Отчасти это беспокоило Пола из-за полнейшей бессмысленности этих трат, но и потому еще, что он воспринимал это как предательство по отношению к отцу. Отец его был идеалистом, хотя, возможно, сбившимся с пути. Он обладал свободным духом — таким, какой приобретает выпускник колледжа Святого Павла. Робби ненавидел культуру денег и сами деньги. Он опекал неудачников, голодающих художников, брался за безнадежные дела. Он никогда не поддерживал избранного политического кандидата. Зимой, весной, летом и осенью он каждый день носил одни и те же сандалии.
Пол узнал многое из этого от Итана, не от матери, но сандалии хорошо помнил. Со всей непримиримостью юности он предъявлял матери все свои обиды. Но с тех пор больше не пытался.
И в самом деле, что тут поделаешь? У Лии были деньги. Деньги и Пол. И хотя деньги были более покладистыми, чем Пол, она умудрялась использовать то и другое в битве против бабки и деда Пола.
Лия захрапела.

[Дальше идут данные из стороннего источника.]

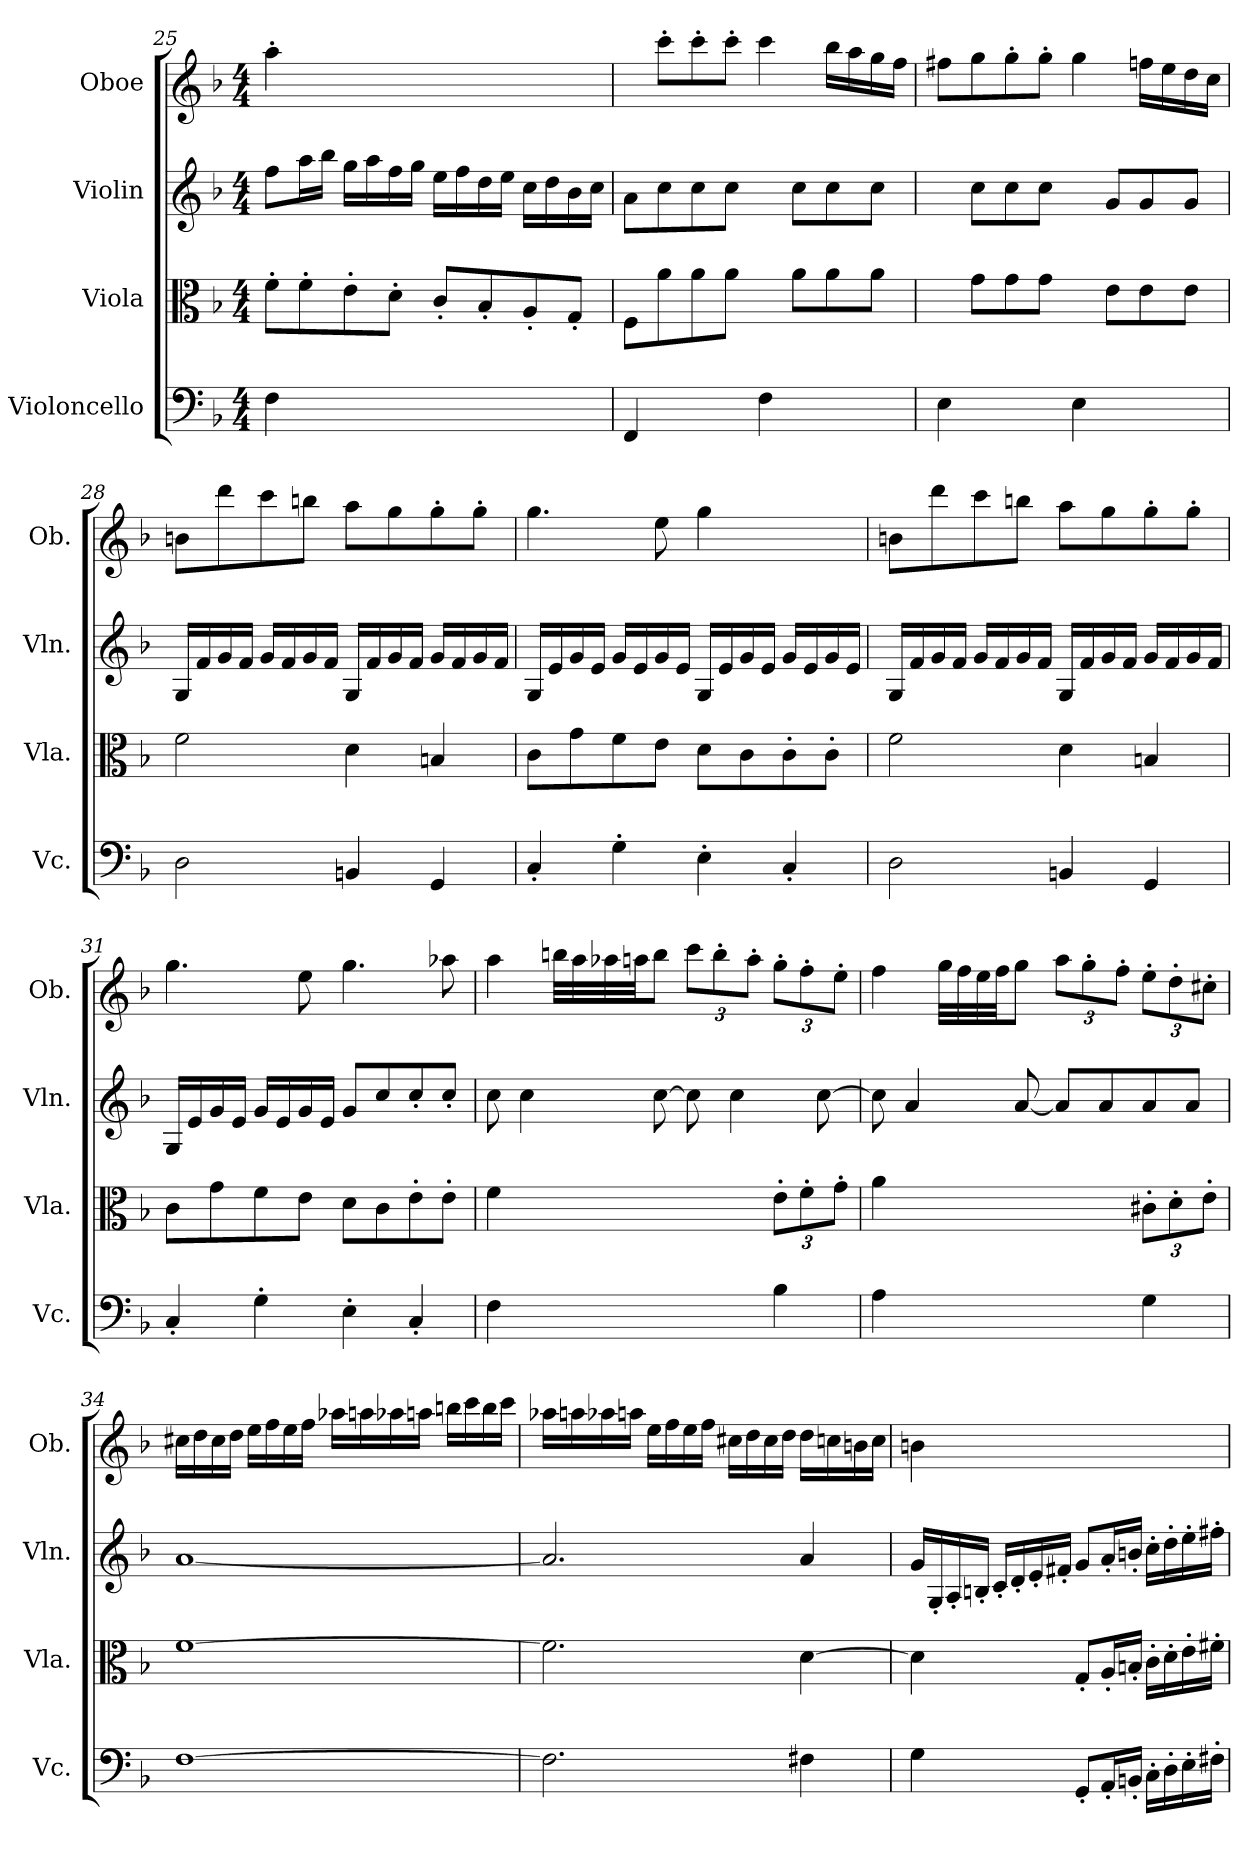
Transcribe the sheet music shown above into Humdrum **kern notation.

Пол взял у нее из руки стакан и отнес на кухню. Потом машинально нашел одеяло и укрыл ее. Какую жалкую парочку они представляли!
Все это не должно было давать повод к разочарованию. Он понимал, что именно с ней происходит. Но его желание надеяться на лучшее, как и ее, было иррациональным и безбрежным. Вот что значило быть сыном. Если бы он примирился с правдой, то перестал бы ей принадлежать как сын.
Сразу после рассвета Пол оставил спящую перед телевизором мать и прошел через тростник. Он мог притвориться перед собой, что в его поступке нет преднамеренности, однако он знал, что Райли ушла на дежурство перед шестью часами. Притом преднамеренность его была опрометчивой, поскольку он вошел через кухню и поднялся по черной лестнице. Он не знал, что будет делать, оказавшись в спальне Алисы, но даже не остановился, чтобы собраться с мыслями. Понимая, что не имеет на это права, он тем не менее открыл дверь спальни и вошел.
— Я не твоя собственность, — сказала она ему однажды, когда ей было около двенадцати.
Она в тот момент собиралась сесть в моторный катер с другом, чей отец, водитель, был заметно пьян, и Пол запретил ей плыть.
— А я никогда этого не говорил, — строго ответил он.
Невероятно, но она сразу отошла от катера.
И вот теперь она спала, разметав волосы по подушке и отвернув от него лицо. Во сне она сбросила одеяло, и ему была видна почти вся ее левая нога.
La bella. Он не хотел бы, чтобы его мать видела ее.
Он присел на край кровати, но она продолжала спать. Ужасно было, когда она на него сердилась. Каким несчастным он себя чувствовал!
— Прости, — прошептал он ей в ухо. Он все еще чувствовал в своем дыхании винные пары. Он дотронулся до пряди ее волос. — Я знаю, что ты хотела сказать, — молвил он. — Не знаю только, зачем я так себя вел.
Ему хотелось чувствовать ее рядом, как в детстве. Что она сделает? Он не мог сказать, чего хочет или что готов предложить. Но он любил ее. Может ли он об этом сказать? Любить ее было просто и еще проще не признаваться в этом.
Даже после всего, что сделал, он ждал от нее доброты. Он заполз на кровать и распластался рядом с Алисой. Потом натянул простыню на них обоих и очень осторожно пододвинулся ближе, чтобы почувствовать ее тепло. Он робко, едва касаясь, обнял ее за талию, хотя жаждал заключить в объятия. И, когда ее нога обвилась вокруг его ноги, едва не застонал. От нее исходило не просто тепло, а, как ему казалось, энергетика доброго человека. Ему хотелось зарыться лицом в ее шею и переплестись с ней ногами и руками.
— Я люблю тебя, — прошептал он ей в волосы.
Можно было это сказать, пока она не слышала.
Он лежал там, постепенно расслабляясь. Биение сердца успокоилось, и он перестал сдерживать дыхание. В голове прояснилось.
Раньше он представлял себе, что если когда-нибудь он, уже взрослым человеком, окажется в Алисиной постели, то произойдет нечто совсем другое, чем в детстве. И действительно, теперь он смотрел на нее иными глазами. Ее близость и аромат творили с его телом такие вещи, о которых он едва ли подозревал в детстве. Если бы он позволил своему воображению разыграться, оно нарисовало бы ему такие картины, которые ему не могли бы пригрезиться в детстве. Но Пол не стал бы давать ему волю, даже если бы оно, воображение, тянуло поводок и вырывалось, подобно недрессированному псу. Пусть даже этот пес протащил бы хозяина целый квартал. Пол мог бы даже на миг совсем потерять рассудок, но не выпустил бы поводка.